**Exercise aim:** Below is a set of records; reproduce them exactly without their pictures.

[Transcribed page contents]
+++

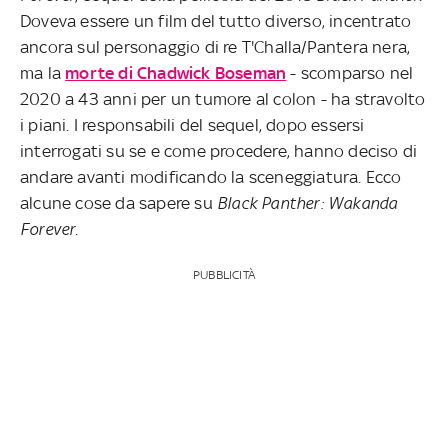
Doveva essere un film del tutto diverso, incentrato
ancora sul personaggio di re T'Challa/Pantera nera,
ma la
morte di Chadwick Boseman
- scomparso nel
2020 a 43 anni per un tumore al colon - ha stravolto
i piani. I responsabili del sequel, dopo essersi
interrogati su se e come procedere, hanno deciso di
andare avanti modificando la sceneggiatura. Ecco
alcune cose da sapere su
Black Panther: Wakanda
Forever
.
PUBBLICITÀ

+++

**Answer for this exercise:**
Doveva essere un film del tutto diverso, incentrato
ancora sul personaggio di re T'Challa/Pantera nera,
ma la
morte di Chadwick Boseman
- scomparso nel
2020 a 43 anni per un tumore al colon - ha stravolto
i piani. I responsabili del sequel, dopo essersi
interrogati su se e come procedere, hanno deciso di
andare avanti modificando la sceneggiatura. Ecco
alcune cose da sapere su
Black Panther: Wakanda
Forever
.
PUBBLICITÀ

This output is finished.